• EXTRACTED RECORDS:
▼

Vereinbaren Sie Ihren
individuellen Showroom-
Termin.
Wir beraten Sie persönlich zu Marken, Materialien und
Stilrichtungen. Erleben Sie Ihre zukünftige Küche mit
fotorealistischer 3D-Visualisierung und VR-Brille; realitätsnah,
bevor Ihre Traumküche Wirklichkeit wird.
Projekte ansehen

▲
▼

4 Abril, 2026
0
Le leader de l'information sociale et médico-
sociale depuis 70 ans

▲

• WORK TO COMPLETE:
Copy out the data verbatim, running from the line containing "4 Abril, 2026" through the line containing "sociale depuis 70 ans", with both of those lines included.

• SOLUTION FOR THIS EXERCISE:
4 Abril, 2026
0
Le leader de l'information sociale et médico-
sociale depuis 70 ans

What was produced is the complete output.